I will no longer begin each day's work on whatever I'm writing by going back over everything I've written so far and obsessively tinkering with it and only writing a little bit of new stuff which I then rewrite the next day along with everything else that I've written so far, thus writing an ever-decreasing amount of new stuff each day. Unfortunately it's taken me eleven days to write this paragraph, because each time I start work on this article I go back to the beginning and rewrite everything I've written so far, including this sentence, which I am now rewriting.

Stop sending things to The New Yorker in the utterly futile hope that they'll ever publish something by someone they haven't published before.
I've looked into this, and it's a question of quantum physics. Basically, the New Yorker exists in a loop in the space-time continuum, where if you're being published, you've always been published, and always will be published. The only exceptions are cartoons featuring Schrödinger's cat, which are both published and rejected simultaneously, depending on whether anyone looks at them.
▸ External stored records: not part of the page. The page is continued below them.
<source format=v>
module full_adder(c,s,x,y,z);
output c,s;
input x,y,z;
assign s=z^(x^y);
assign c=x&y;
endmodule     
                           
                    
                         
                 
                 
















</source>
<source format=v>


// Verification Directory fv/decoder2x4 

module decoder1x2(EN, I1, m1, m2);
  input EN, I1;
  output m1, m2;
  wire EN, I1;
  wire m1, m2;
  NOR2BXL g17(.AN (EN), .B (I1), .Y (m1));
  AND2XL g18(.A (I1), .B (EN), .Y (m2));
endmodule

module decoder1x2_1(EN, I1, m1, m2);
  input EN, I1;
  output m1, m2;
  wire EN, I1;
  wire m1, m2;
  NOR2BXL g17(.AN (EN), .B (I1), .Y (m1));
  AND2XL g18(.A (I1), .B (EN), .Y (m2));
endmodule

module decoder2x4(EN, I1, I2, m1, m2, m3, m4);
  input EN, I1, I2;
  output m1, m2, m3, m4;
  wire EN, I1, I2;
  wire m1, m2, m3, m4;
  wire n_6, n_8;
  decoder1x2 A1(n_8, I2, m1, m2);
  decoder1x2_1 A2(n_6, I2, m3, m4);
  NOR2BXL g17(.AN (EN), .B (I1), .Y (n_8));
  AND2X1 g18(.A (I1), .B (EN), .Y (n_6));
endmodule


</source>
Be polite to people who've got all these great ideas, which they're sure I could use, because they're much better than all the crap on TV, and they'd do it themselves if they had the time, but, hey, they'll give me the ideas and I can write them, and if I make a ton of money out of them, we'll split it, okay? There's this brilliant one about a vampire who works in a dry cleaners...
Or I could just not tell them I'm a writer in the first place. I could say I run a chain of aquarium supply shops. But on no account tell them what I really think of them and their ideas. I'm getting too old to have any more fist fights.

And be polite to people who ask where writers get their ideas from, and not point out that it's probably the most stupid question anyone could think of.
For the same reason, basically.

Stop tormenting cold callers.
When you work from home any distraction is welcome. When a nice person phones me from India, hoping to sell Mr Davies something, I like to perform a short audio play. I ask the caller to hold, walk across the room, and conduct a violent, obscene argument with myself in different voices. After a few minutes I return to the phone and say that Mr Davies is adjusting to new medication and wants the caller to describe their underwear. I like to think it brightens up their day.
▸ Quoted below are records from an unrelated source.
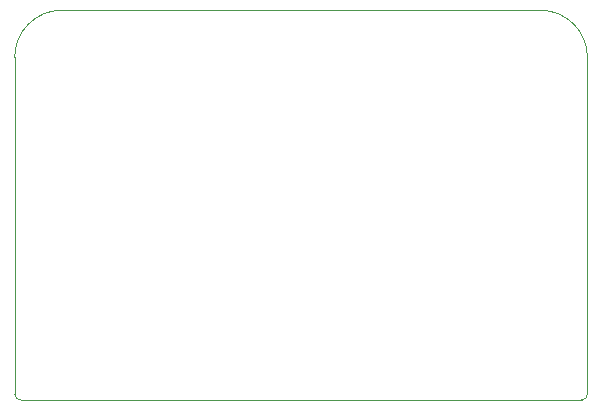
<source format=gbr>
%TF.GenerationSoftware,KiCad,Pcbnew,8.0.5*%
%TF.CreationDate,2024-10-04T20:46:01-04:00*%
%TF.ProjectId,memory card,6d656d6f-7279-4206-9361-72642e6b6963,V2*%
%TF.SameCoordinates,Original*%
%TF.FileFunction,Profile,NP*%
%FSLAX46Y46*%
G04 Gerber Fmt 4.6, Leading zero omitted, Abs format (unit mm)*
G04 Created by KiCad (PCBNEW 8.0.5) date 2024-10-04 20:46:01*
%MOMM*%
%LPD*%
G01*
G04 APERTURE LIST*
%TA.AperFunction,Profile*%
%ADD10C,0.050000*%
%TD*%
G04 APERTURE END LIST*
D10*
X182053189Y-119560000D02*
G75*
G02*
X181553189Y-120059989I-499989J0D01*
G01*
X182053189Y-119560000D02*
X182053189Y-91060000D01*
X137553189Y-87060000D02*
X178053189Y-87060000D01*
X178053189Y-87060000D02*
G75*
G02*
X182053200Y-91060000I11J-4000000D01*
G01*
X133553189Y-119560000D02*
X133553189Y-91060000D01*
X134053189Y-120060000D02*
G75*
G02*
X133553200Y-119560000I11J500000D01*
G01*
X133553189Y-91060000D02*
G75*
G02*
X137553189Y-87059989I4000011J0D01*
G01*
X134053189Y-120060000D02*
X181553189Y-120060000D01*
M02*

</source>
Not drink alcohol before 6 pm
Except when strictly necessary for professional reasons. If a producer or a publisher takes you to lunch (just because it's never happened yet doesn't mean it never will) it would be rude to decline a glass of wine. Or if a fellow writer drops by to celebrate selling his novel or screenplay, how can you refuse to share the bottle of champagne he's brought? You'll need a drink, anyway, so you can pretend to be happy and not kill him. And we're not talking about weekends, obviously. Sunday lunch in a pub would be ridiculous without a drink. And if these delightful occasions stretch through the afternoon, what could be more civilised? Fine wine, good company, stimulating conversation leading, perhaps, to a spirited expression of controversial views, then a little light-hearted banter with the police as they playfully throw you in the back of the van.

Write less fattening scripts.
I've no idea what that means. Sorry, I must have come up with that one after one of those lunches I was just talking about.

Give away all my possessions and become a missionary.
Doesn't sound likely, does it? Unfortunately, it's just as likely as any of the others.